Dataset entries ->
##############################

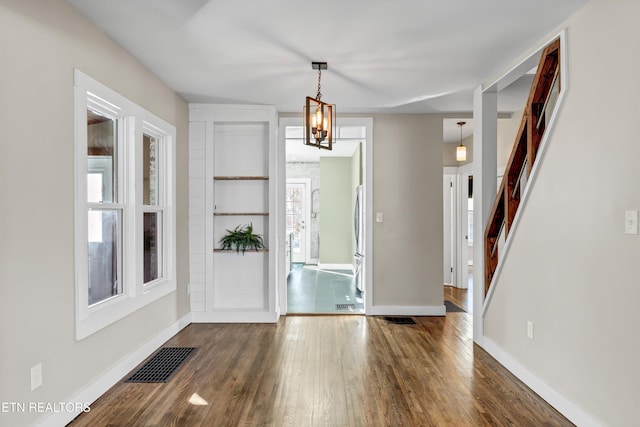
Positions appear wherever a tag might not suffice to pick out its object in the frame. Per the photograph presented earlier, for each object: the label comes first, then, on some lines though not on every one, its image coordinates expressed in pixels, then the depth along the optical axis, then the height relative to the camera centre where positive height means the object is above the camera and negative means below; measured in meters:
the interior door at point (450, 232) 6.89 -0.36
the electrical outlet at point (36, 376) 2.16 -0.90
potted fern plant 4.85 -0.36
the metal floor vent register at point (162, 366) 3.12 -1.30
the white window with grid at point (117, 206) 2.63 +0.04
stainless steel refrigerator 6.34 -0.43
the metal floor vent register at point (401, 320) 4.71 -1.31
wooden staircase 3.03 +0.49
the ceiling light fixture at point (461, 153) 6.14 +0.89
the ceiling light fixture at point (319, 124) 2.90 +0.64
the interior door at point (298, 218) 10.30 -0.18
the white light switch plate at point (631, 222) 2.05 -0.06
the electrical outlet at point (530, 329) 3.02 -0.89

##############################

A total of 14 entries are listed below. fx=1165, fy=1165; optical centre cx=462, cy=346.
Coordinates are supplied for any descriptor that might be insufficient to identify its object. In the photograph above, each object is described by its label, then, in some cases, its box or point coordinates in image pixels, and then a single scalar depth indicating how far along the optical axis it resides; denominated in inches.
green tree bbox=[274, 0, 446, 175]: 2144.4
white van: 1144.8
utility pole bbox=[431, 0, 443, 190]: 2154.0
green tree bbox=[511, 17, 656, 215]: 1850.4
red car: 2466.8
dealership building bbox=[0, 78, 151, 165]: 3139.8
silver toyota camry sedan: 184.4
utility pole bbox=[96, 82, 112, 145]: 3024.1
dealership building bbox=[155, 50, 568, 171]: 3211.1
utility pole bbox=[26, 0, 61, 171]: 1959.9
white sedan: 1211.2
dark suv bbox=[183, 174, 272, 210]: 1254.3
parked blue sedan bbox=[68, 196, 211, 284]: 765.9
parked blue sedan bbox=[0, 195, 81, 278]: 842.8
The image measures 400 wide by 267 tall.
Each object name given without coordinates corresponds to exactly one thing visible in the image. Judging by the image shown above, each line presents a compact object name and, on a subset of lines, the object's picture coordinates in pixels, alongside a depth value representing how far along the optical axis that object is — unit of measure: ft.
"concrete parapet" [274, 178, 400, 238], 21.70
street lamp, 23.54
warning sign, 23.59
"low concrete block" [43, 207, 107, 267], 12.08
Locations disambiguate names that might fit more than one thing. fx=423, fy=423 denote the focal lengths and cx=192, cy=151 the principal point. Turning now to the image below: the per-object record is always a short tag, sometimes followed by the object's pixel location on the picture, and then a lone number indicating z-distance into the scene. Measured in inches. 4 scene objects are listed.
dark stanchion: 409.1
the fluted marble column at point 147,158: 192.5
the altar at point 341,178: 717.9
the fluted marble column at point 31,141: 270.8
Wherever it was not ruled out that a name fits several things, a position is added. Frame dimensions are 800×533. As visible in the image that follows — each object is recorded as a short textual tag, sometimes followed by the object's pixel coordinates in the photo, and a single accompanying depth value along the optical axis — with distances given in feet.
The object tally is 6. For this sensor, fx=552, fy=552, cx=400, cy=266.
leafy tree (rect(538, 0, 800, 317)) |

##############################

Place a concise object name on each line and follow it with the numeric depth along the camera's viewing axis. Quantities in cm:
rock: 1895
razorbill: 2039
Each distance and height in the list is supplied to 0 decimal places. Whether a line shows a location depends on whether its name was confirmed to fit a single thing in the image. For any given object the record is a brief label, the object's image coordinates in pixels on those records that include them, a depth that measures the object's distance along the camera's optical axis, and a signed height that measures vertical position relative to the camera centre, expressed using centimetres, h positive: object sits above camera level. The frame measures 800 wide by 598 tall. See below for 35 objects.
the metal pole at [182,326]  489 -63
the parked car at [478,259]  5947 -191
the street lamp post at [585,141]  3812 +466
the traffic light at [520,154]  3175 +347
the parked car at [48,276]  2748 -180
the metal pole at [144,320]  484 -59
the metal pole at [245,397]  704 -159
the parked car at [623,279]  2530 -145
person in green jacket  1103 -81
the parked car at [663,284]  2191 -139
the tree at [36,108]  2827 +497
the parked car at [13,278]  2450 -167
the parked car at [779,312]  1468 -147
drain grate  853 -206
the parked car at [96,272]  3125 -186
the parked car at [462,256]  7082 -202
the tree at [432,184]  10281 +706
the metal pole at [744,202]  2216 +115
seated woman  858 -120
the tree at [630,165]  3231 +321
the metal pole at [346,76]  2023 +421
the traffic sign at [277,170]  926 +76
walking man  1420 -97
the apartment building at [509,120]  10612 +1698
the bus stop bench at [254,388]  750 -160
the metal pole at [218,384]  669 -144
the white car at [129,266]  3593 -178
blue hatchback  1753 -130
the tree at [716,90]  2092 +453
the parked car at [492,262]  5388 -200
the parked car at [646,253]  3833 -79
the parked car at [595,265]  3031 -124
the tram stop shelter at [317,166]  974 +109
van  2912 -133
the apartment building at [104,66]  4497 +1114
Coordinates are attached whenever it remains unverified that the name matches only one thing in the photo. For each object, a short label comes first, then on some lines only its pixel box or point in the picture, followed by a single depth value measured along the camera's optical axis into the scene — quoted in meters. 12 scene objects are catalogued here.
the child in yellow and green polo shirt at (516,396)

##############################

Return each line of the records above in which the word "traffic" occurs.

EXPECTED OUTPUT ->
the traffic light at [520,154]  3175 +347
the traffic sign at [277,170]  926 +76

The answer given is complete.